Answering the call
Jake Gyllenhaal is all ears as 911 dispatcher in ‘The Guilty’
At 40, Jake Gyllenhaal is focusing on storytelling, serving as both star and executive producer of Netflix’s “The Guilty.” An ingenious thriller, “The Guilty” follows a 911 emergency operator who tries to alert authorities and maintain contact with his desperate caller, a kidnapped wife being driven God knows where.
A remake of the award-winning 2018 Danish film of the same name, “The Guilty” puts Gyllenhaal front and center for 90 minutes as 911 dispatcher Joe Woods.
It immediately becomes clear
Joe is not your usual 911 responder. No Mr. Nice Guy. He’s rude, he lectures, he’ll even hang up.
“Yeah,” Gyllenhaal said in a Zoom interview, “there’s a real toxicity to him. From the beginning, he’s pushing people, saying things he shouldn’t. It’s not his job, right?”
Joe, we learn, is a cop put on this desk job while an abuse case is investigated. That’s a departure from the original.
“Immediately upon transposition into America and then to Los Angeles, it just set a different tone,” Gyllenhaal said. “A tone of the world collapsing around this character, like Dante’s Inferno.”
“The Guilty” Gyllenhaal sees as speaking to, “the whole issue of Joe and his daughter, Joe coming to terms with his own truth emotionally.”
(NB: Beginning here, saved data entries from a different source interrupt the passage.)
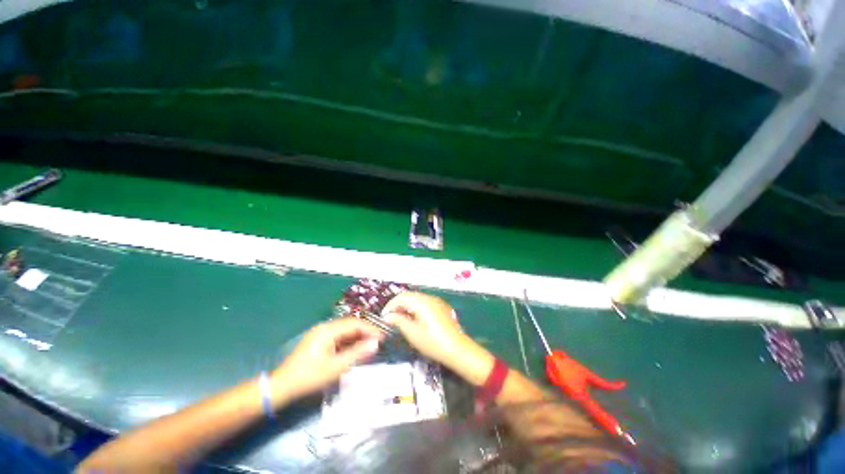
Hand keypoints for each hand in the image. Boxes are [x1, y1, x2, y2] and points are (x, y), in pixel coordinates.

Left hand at [272, 318, 382, 400]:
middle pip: (351, 325)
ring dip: (358, 338)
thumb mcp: (336, 367)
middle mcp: (325, 327)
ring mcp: (321, 334)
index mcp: (328, 330)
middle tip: (379, 341)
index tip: (383, 337)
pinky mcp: (319, 341)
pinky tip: (356, 350)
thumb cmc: (309, 377)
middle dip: (366, 332)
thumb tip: (376, 343)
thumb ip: (357, 353)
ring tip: (370, 346)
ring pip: (345, 331)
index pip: (355, 324)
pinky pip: (339, 338)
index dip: (370, 329)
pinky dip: (349, 343)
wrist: (282, 387)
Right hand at [382, 292, 493, 384]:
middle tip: (391, 319)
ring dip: (407, 307)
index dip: (390, 305)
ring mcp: (437, 301)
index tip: (384, 317)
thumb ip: (398, 321)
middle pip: (409, 296)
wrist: (458, 349)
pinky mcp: (442, 307)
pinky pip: (425, 303)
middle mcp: (429, 297)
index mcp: (421, 301)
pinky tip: (415, 320)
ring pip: (417, 299)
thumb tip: (387, 316)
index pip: (401, 297)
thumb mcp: (412, 333)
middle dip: (398, 305)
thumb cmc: (433, 342)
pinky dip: (417, 308)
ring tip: (401, 320)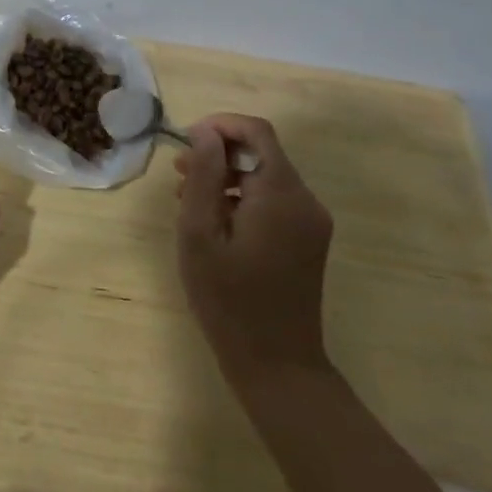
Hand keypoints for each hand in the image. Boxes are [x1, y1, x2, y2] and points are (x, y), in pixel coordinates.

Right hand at [175, 114, 332, 391]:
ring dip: (228, 177)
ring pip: (266, 177)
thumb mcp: (200, 234)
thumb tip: (206, 133)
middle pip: (261, 153)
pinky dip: (244, 198)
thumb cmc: (229, 300)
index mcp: (281, 193)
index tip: (186, 142)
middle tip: (179, 174)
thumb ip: (204, 176)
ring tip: (189, 199)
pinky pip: (274, 201)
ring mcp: (311, 222)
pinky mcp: (308, 240)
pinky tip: (216, 222)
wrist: (278, 365)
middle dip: (219, 154)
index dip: (220, 126)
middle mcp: (305, 200)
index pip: (256, 132)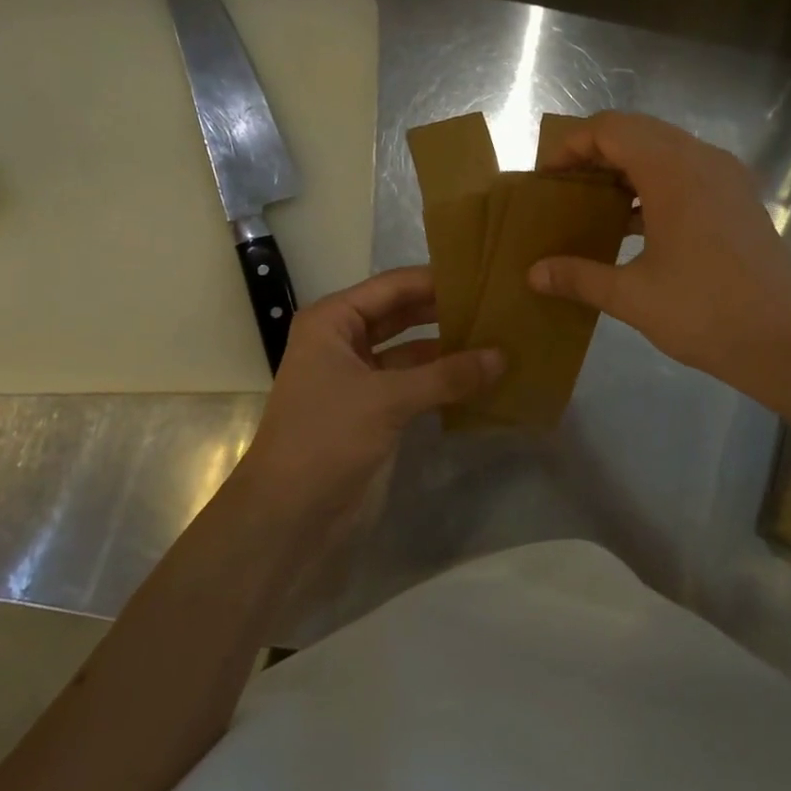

Despite its escalating tension, don’t call this a one-man show. “We shot this in 11 days at the height of COVID so it was just inherently tense.
“We shot 20 pages a day with 20- to 30-minute-long takes that are very highly choreographed with the cast assembled on Zoom from different parts of the world.”
They range from Riley Keough as the distraught mother and Peter Sarsgaard as her disturbed husband to Ethan Hawke, Da’Vine Joy Randolph and Paul Dano.
“I was most worried about who we would cast as these calls that came in. Because performance,” Gyllenhaal explained, “is really about listening.
“As any actor would tell you, Rule No. 1 with acting is: You need to listen, which becomes harder, not just for actors, over time.
“These great actors agreed to do it in this period of time and every call that came in was just so alive. All the calls are live phone calls (none pre-recorded), which made my job pretty easy. I just really had to listen.
“And, yeah, there were definitely moments that were hard. Technical things. But I never really looked at it like it was a one-man show. I looked at it like, there are all these incredible performances going on around me.”